How do you fix it? I looked at Facebook’s documentation of the Customer Chat Plugin and it says there, that adding the plugin requires whitelisting your website’s domain—adding the URL to the list of websites, where the chat plugin is allowed to appear. Because you’re working with Manychat, and not Facebook directly, I guess there’s a configuration option for that somewhere in Manychat’s control panel. A form, where you should enter your website’s address, so that it gets passed to Facebook and appended to the CSP header above.
@mpaluchowski Hello Michal,
thank you very much for looking into my problem and you advice!
I am having some problems seeing these errors in my Developer Tools: I was using Chromium browser, and it did not show any errors, while Firefox showed them. Now I’ve switched to Google-Chrome - and I don’t see those errors. I saw it once, but now I see something else:
(index):790 [Violation] Avoid using document.write(). https://developers.google.com/web/updates/2016/08/removing-document-write
(anonymous) @ (index):790
jquery-1.10.2.min.js:5 [Violation] Added non-passive event listener to a scroll-blocking 'touchstart' event. Consider marking event handler as 'passive' to make the page more responsive. See https://www.chromestatus.com/feature/5745543795965952
add @ jquery-1.10.2.min.js:5
(anonymous) @ jquery-1.10.2.min.js:5
each @ jquery-1.10.2.min.js:4
each @ jquery-1.10.2.min.js:4
on @ jquery-1.10.2.min.js:5
gestures @ owl.carousel.min.js:33
moveEvents @ owl.carousel.min.js:28
onStartup @ owl.carousel.min.js:4
setVars @ owl.carousel.min.js:4
logIn @ owl.carousel.min.js:3
loadContent @ owl.carousel.min.js:3
init @ owl.carousel.min.js:2
(anonymous) @ owl.carousel.min.js:46
each @ jquery-1.10.2.min.js:4
each @ jquery-1.10.2.min.js:4
f.fn.owlCarousel @ owl.carousel.min.js:45
(anonymous) @ main.min.js:1
c @ jquery-1.10.2.min.js:4
fireWith @ jquery-1.10.2.min.js:4
ready @ jquery-1.10.2.min.js:4
q @ jquery-1.10.2.min.js:4
[Violation] Forced reflow while executing JavaScript took 34ms
widget.js?872040:1 [Violation] 'setTimeout' handler took 66ms
I also don’t see the code you saw after the </footer>
However I am working with Manychat support and my hosting provider Dreamhost. I am looking for the way to whitelist Facebook content on my domain testcase.optimiware.com. According to my current thinking and Dreamhost this can be done in my .htaccess file: https://help.dreamhost.com/hc/en-us/articles/215747598
I will post the summary when I finally do it.

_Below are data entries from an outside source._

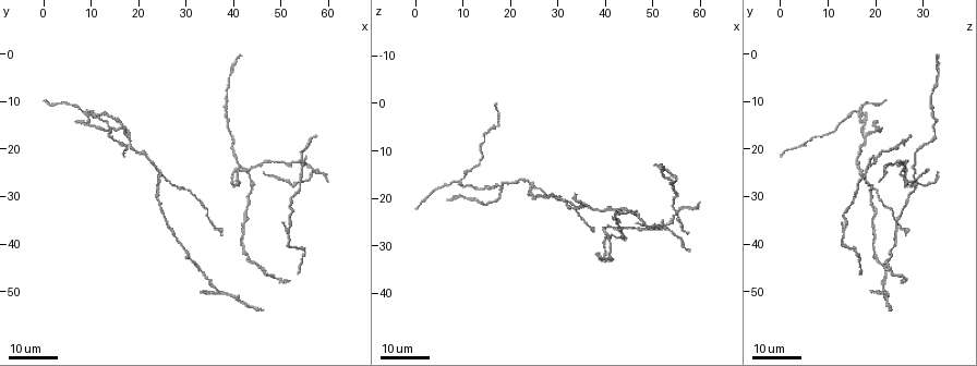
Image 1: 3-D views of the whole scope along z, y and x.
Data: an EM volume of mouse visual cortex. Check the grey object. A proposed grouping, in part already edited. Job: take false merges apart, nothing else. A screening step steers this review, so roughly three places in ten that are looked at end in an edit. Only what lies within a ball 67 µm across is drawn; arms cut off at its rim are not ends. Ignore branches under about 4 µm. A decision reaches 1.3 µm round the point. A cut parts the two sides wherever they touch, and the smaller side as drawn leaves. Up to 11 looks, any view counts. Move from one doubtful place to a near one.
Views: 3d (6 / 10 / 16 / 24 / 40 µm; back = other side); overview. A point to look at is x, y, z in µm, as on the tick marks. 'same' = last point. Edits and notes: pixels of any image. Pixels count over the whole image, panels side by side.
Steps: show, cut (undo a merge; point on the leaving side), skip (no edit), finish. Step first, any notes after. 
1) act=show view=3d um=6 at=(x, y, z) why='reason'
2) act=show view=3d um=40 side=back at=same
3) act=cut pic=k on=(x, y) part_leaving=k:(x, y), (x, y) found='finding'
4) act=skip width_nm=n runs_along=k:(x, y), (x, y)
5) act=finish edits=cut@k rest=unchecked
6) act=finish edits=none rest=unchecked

act=show view=3d um=24 at=(45.5, 23.5, 26.5) why='small branch off a trunk'

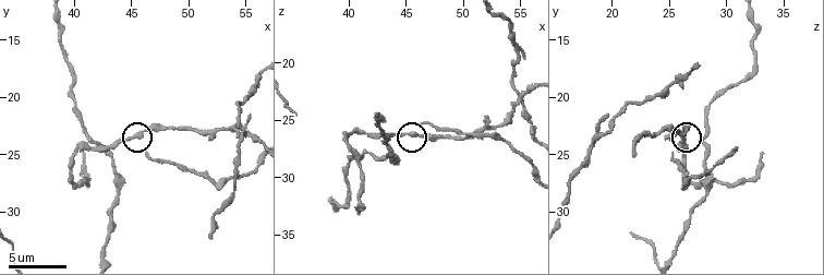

@mpaluchowski Hello Michal and all of my dear friends who tried to help me,
I finally launched the Customer Chat bot and here I want to post the summary of my efforts:
after I’ve lost a month trying to install Manychat Customer Chat bot I’ve found that:
the Manychat company is selling a non-working product
their Customer Support team has 0 understanding of the product
their Customer Support team has no idea how to install the product
their Customer Support team is technically illiterate
their Customer Support team was pushing me in the wrong direction - telling me to whitelist my domain (they don’t know how to) while it was their task to do that.
I started with Manychat because I knew nothing about chat bots and heard someone using it successfully on FB.
After I figured out there was something wrong in the situation, I’d spent couple hours researching the products on the market and switched to Chatfuel - a well established and acknowledged company.
Two hours later the Chatfuel Customer Chat appeared on my domain.